In the same way, to negate social morality, to negate the way we are living- our petty lives, our shallow thinking and existence, the satisfaction at a superficial level with our accumulated things- to deny all that, not as a reaction but seeing the utter stupidity and the destructive nature of this way of living- to negate all that is to live. To see the false as the false- this seeing is the true.

Love

Is it possible to be responsible for the whole mankind, and therefore responsible for nature? That is, is it possible to answer adequately, totally to your children, to your neighbour, for all the movement that man has created in his endeavour to live rightly. And to feel that immense responsibility, not only intellectually or verbally, but very deeply, to be able to answer to the whole human struggle of pain, brutality, violence and despair? To respond totally to that, one must know what it means to LOVE.

That word love has been so misused, so spoilt, so trodden upon, but we will have to use that word and give to it a totally different kind of meaning.
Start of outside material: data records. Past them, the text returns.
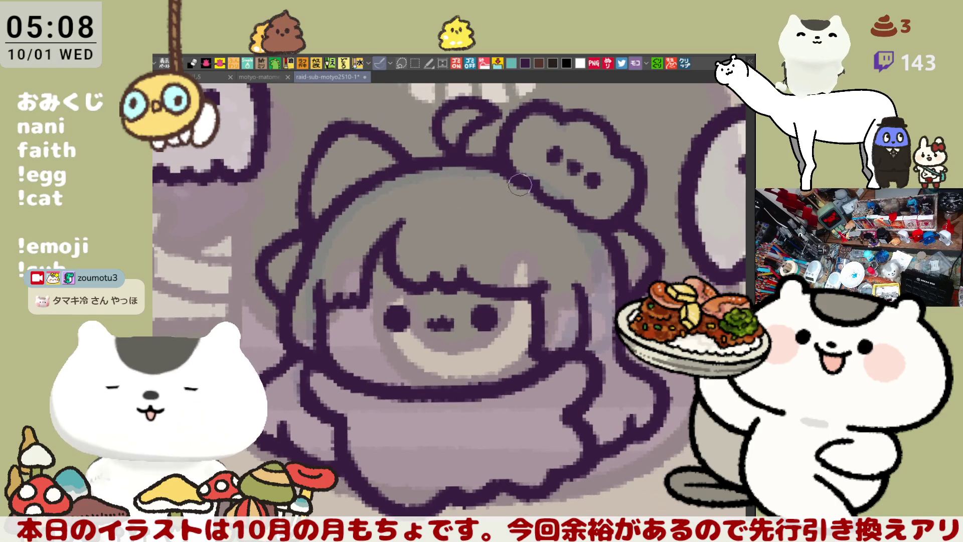
key("minus")
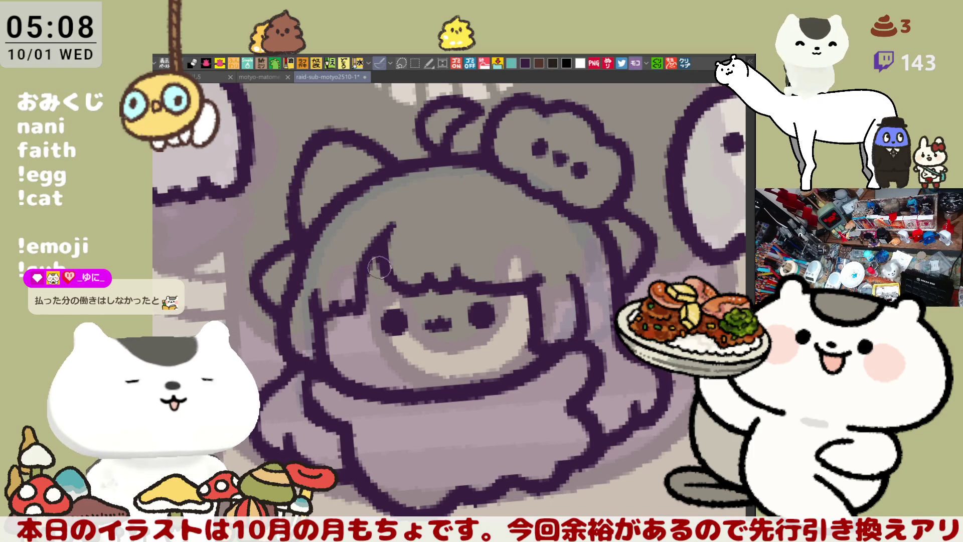
left_click_drag(511, 225, 519, 235)
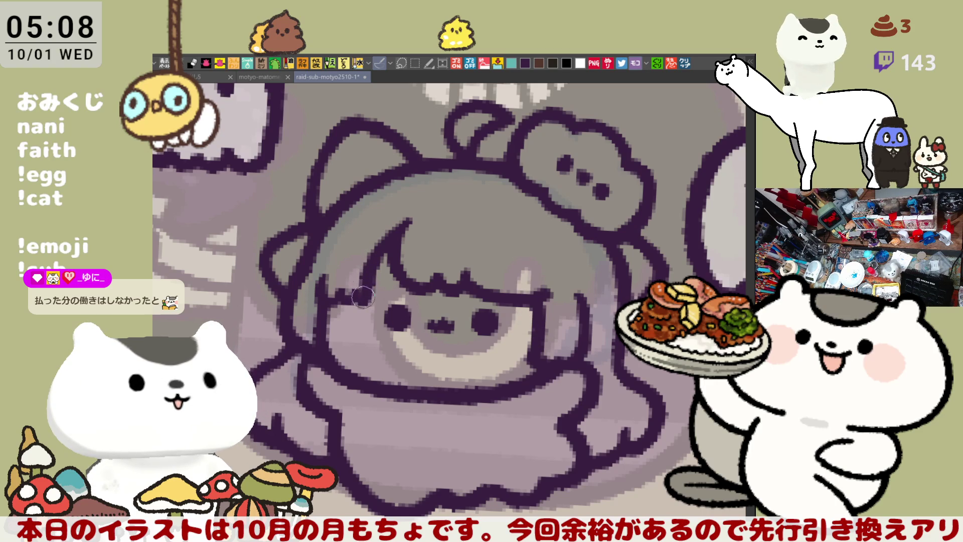
mouse_move(362, 301)
left_mouse_down()
mouse_move(399, 310)
mouse_move(416, 300)
left_mouse_up()
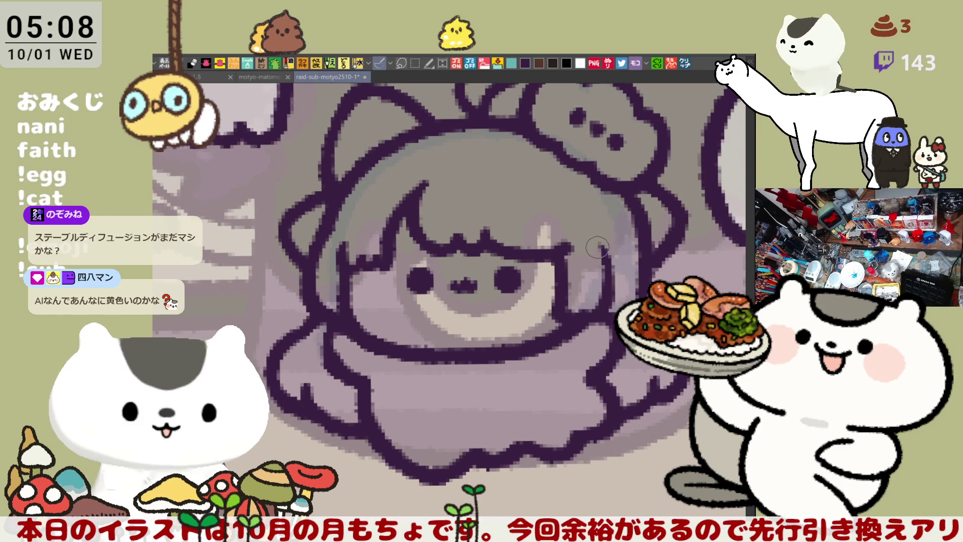
scroll(574, 260, "down", 3)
To be able answer to the whole there must be love. And to understand that quality, that compassion, that extraordinary sense of energy, which is not created by thought, we must understand suffering. When we use the word understand, it is not verbal or intellectual communication of words, but the communication or communion that lies behind the word. We must understand and be able to go beyond suffering; otherwise we cannot possibly understand the responsibility for the whole, which is real love.

So to understand this responsibility for the whole, and therefore that strange quality of love, one must go beyond suffering. What is suffering? Why do human beings suffer? This has been one of the great problems of life for millions of years. Apparently very few have gone beyond suffering, and they become either heroes or saviours, or some kind of neurotic leaders, and there they remain. But ordinary human beings like you and me never seem to go beyond it. We seem to be caught in it. And now we are asking whether it is possible for you to be really free of suffering.

To be sensitive is to Love. The word love is not love. And love is not to be divided as the love of God and the love of man, nor is it to be measured as the love of the one and of the many. Love gives itself abundantly as a flower gives its perfume; but we are always measuring love in our relationship and thereby destroying it. Love is not a commodity of the reformer of the social worker; it is not a political instrument with which to create action. When the politician or the reformer speak of love, they are using the word and do not touch the reality of it; for love cannot be employed as a means to an end, whether in the immediate or the far-off future. Love is of the whole earth and not of a particular field or forest. The love of reality is not encompassed by any religion; and when organised religions use it, it ceases to be. Societies, religions and authoritative governments, sedulous in their various activities, unknowingly destroy the love that becomes a passion in action… Love is not sentimentality, nor is it devotion. It is as strong as death. Love cannot be bought through knowledge; and a mind that is pursuing knowledge without love is a mind that deals in ruthlessness and aims merely at efficiency.